On Jan. 21, a team from Hanes Magnet School competed in and won the state championship in the Future City Engineering Competition.
The team’s teacher is John Boyd. The team
mentor is Rajesh Kapileshwari. The members of “Team Aleppo” are Simran Vadgama, Vidhi Patel, Arya Vinod, Kiran Kapelishwari, May Cheron and Jake Prince.
Kapileshwari reported that the team won $1,300
in cash prizes – $1,000 for winning the state championship, $150 for the Best
Research Essay, and $150 for People’s choice award for the City Model built to
scale. Three team members, along with Boyd and Kapileshwari, have been invited
to compete Feb. 18-21in the finals in Washington. The organizers will pay for
the flights and hotel rooms for the five.
Kapileshwari
‘s older son, Rohan, who also competed for three years while he was at Hanes
Magnet, wrote a news brief. Here is an excerpt:
Sickness,
hunger, poverty. Climate change, conflict, and inequality. These are the
problems that students from Hanes Magnet School engineered solutions to by
implementing public spaces into a city. These solutions, ranging from the
simple to the complex, took into account many factors of the city that they
were designed to address: culture, citizen identity, history, and many more,
eventually leading to a hopeful view of a futuristic city that could be free of
the issues that plague us today.
━━━━━━━━
In the news item about the Future City Engineering Competition, how much prize money did the Hanes Magnet School team win in total?
━━━━━━━━
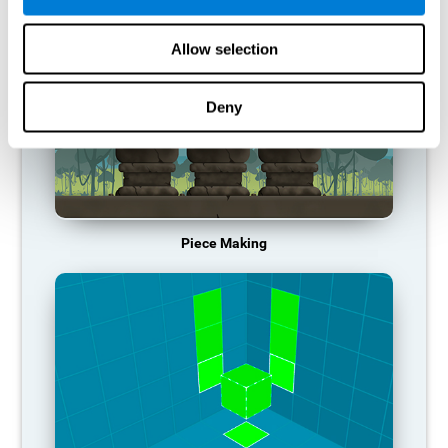
Allow selection
Deny
Piece Making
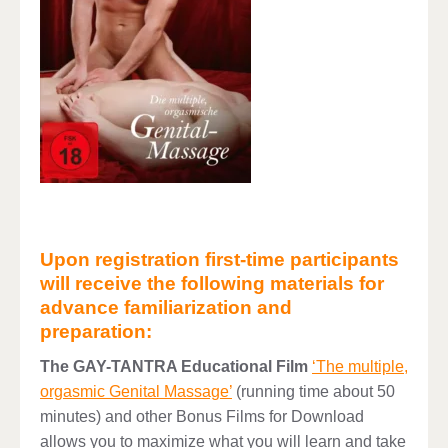
Upon registration first-time participants
will receive the following materials for
advance familiarization and
preparation:
The GAY-TANTRA Educational Film
‘The multiple,
orgasmic Genital Massage’
(running time about 50
minutes) and other Bonus Films for Download
allows you to maximize what you will learn and take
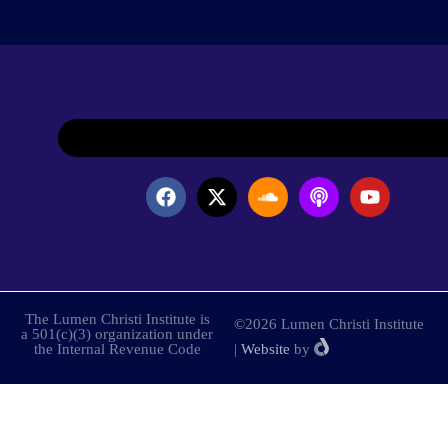
The Lumen Christi Institute is
©2026 Lumen Christi Institute
a 501(c)(3) organization under
the Internal Revenue Code
|
Website
by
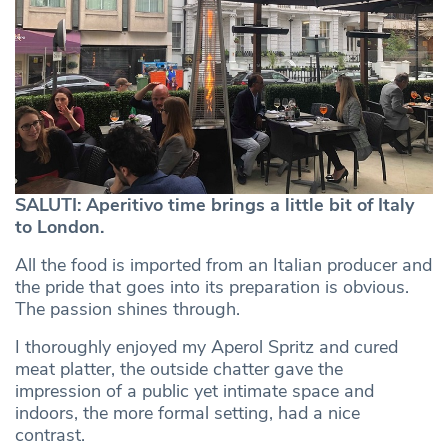
SALUTI: Aperitivo time brings a little bit of Italy
to London.
All the food is imported from an Italian producer and
the pride that goes into its preparation is obvious.
The passion shines through.
I thoroughly enjoyed my Aperol Spritz and cured
meat platter, the outside chatter gave the
impression of a public yet intimate space and
indoors, the more formal setting, had a nice
contrast.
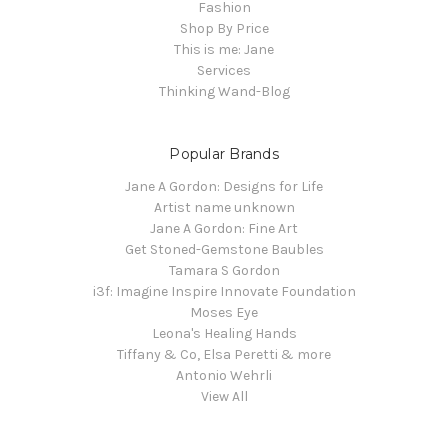
Fashion
Shop By Price
This is me: Jane
Services
Thinking Wand-Blog
Popular Brands
Jane A Gordon: Designs for Life
Artist name unknown
Jane A Gordon: Fine Art
Get Stoned-Gemstone Baubles
Tamara S Gordon
i3f: Imagine Inspire Innovate Foundation
Moses Eye
Leona's Healing Hands
Tiffany & Co, Elsa Peretti & more
Antonio Wehrli
View All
━━━━━━━━
* _Finished task_: $1,300